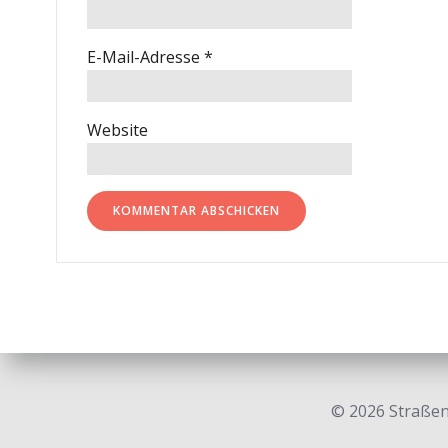
E-Mail-Adresse
*
Website
© 2026 Straßen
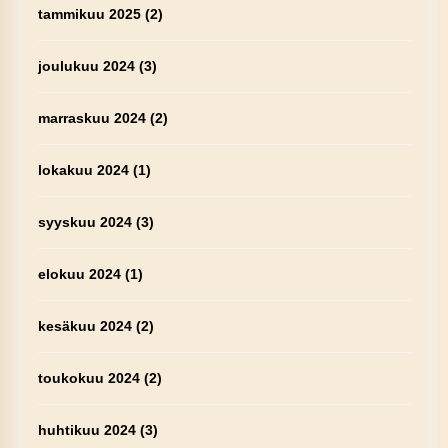
tammikuu 2025
(2)
joulukuu 2024
(3)
marraskuu 2024
(2)
lokakuu 2024
(1)
syyskuu 2024
(3)
elokuu 2024
(1)
kesäkuu 2024
(2)
toukokuu 2024
(2)
huhtikuu 2024
(3)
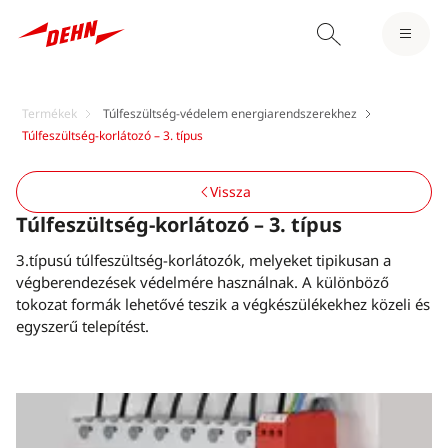
Termékek
Túlfeszültség-védelem energiarendszerekhez
Túlfeszültség-korlátozó – 3. típus
Vissza
Túlfeszültség-korlátozó – 3. típus
3.típusú túlfeszültség-korlátozók, melyeket tipikusan a
végberendezések védelmére használnak. A különböző
tokozat formák lehetővé teszik a végkészülékekhez közeli és
egyszerű telepítést.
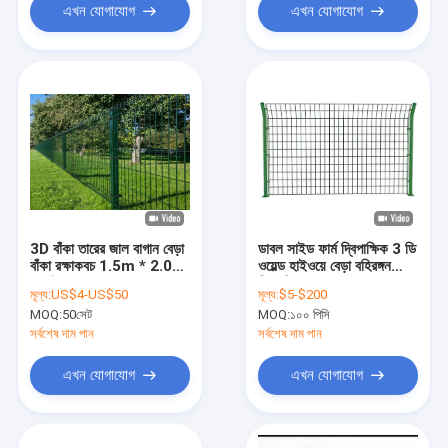
এখন যোগাযোগ
এখন যোগাযোগ
3D বাঁকা তারের জাল বাগান বেড়া
ডাবল সাইড ফার্ম দ্বিপাক্ষিক 3 ডি
বাঁকা রক্ষাকবচ 1.5m * 2.0m
ওয়েল্ড হাইওয়ে বেড়া বহিরঙ্গন
ঝালাই তারের বেড়া
দ্বিপাক্ষিক তারের জাল বেড়া
মূল্য:
US$4-US$50
মূল্য:
$5-$200
ক্ষেত্রের জন্য
MOQ:
50সেট
MOQ:
১০০ পিসি
সর্বশেষ দাম পান
সর্বশেষ দাম পান
এখন যোগাযোগ
এখন যোগাযোগ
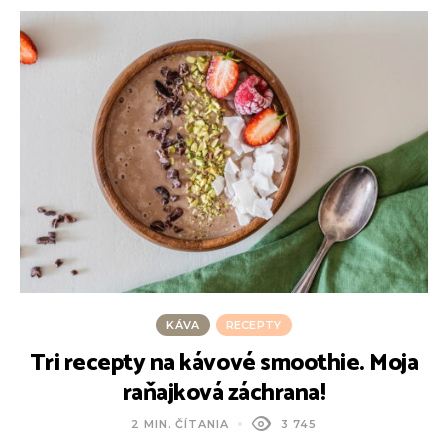
KÁVA
RECEPTY
Tri recepty na kávové smoothie. Moja
raňajková záchrana!
2 MIN. ČÍTANIA
3 745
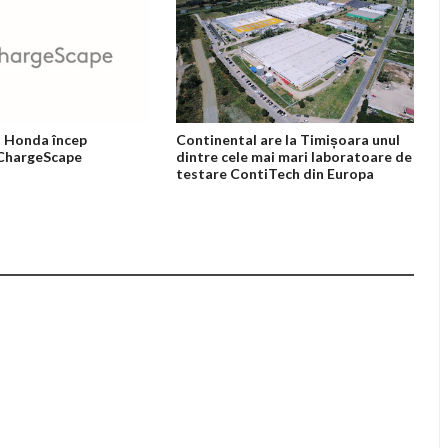
 Honda încep
Continental are la Timișoara unul
 ChargeScape
dintre cele mai mari laboratoare de
testare ContiTech din Europa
+++
§ **Task**
Give the records a second time exactly, keeping the images out.

§ **Task result**
E-Mail-Adresse
*
Website
© 2026 Straßen
tammikuu 2025
(2)
joulukuu 2024
(3)
marraskuu 2024
(2)
lokakuu 2024
(1)
syyskuu 2024
(3)
elokuu 2024
(1)
kesäkuu 2024
(2)
toukokuu 2024
(2)
huhtikuu 2024
(3)
Termékek
Túlfeszültség-védelem energiarendszerekhez
Túlfeszültség-korlátozó – 3. típus
Vissza
Túlfeszültség-korlátozó – 3. típus
3.típusú túlfeszültség-korlátozók, melyeket tipikusan a
végberendezések védelmére használnak. A különböző
tokozat formák lehetővé teszik a végkészülékekhez közeli és
egyszerű telepítést.
এখন যোগাযোগ
এখন যোগাযোগ
3D বাঁকা তারের জাল বাগান বেড়া
ডাবল সাইড ফার্ম দ্বিপাক্ষিক 3 ডি
বাঁকা রক্ষাকবচ 1.5m * 2.0m
ওয়েল্ড হাইওয়ে বেড়া বহিরঙ্গন
ঝালাই তারের বেড়া
দ্বিপাক্ষিক তারের জাল বেড়া
মূল্য:
US$4-US$50
মূল্য:
$5-$200
ক্ষেত্রের জন্য
MOQ:
50সেট
MOQ:
১০০ পিসি
সর্বশেষ দাম পান
সর্বশেষ দাম পান
এখন যোগাযোগ
এখন যোগাযোগ
KÁVA
RECEPTY
Tri recepty na kávové smoothie. Moja
raňajková záchrana!
2 MIN. ČÍTANIA
3 745
 Honda încep
Continental are la Timișoara unul
 ChargeScape
dintre cele mai mari laboratoare de
testare ContiTech din Europa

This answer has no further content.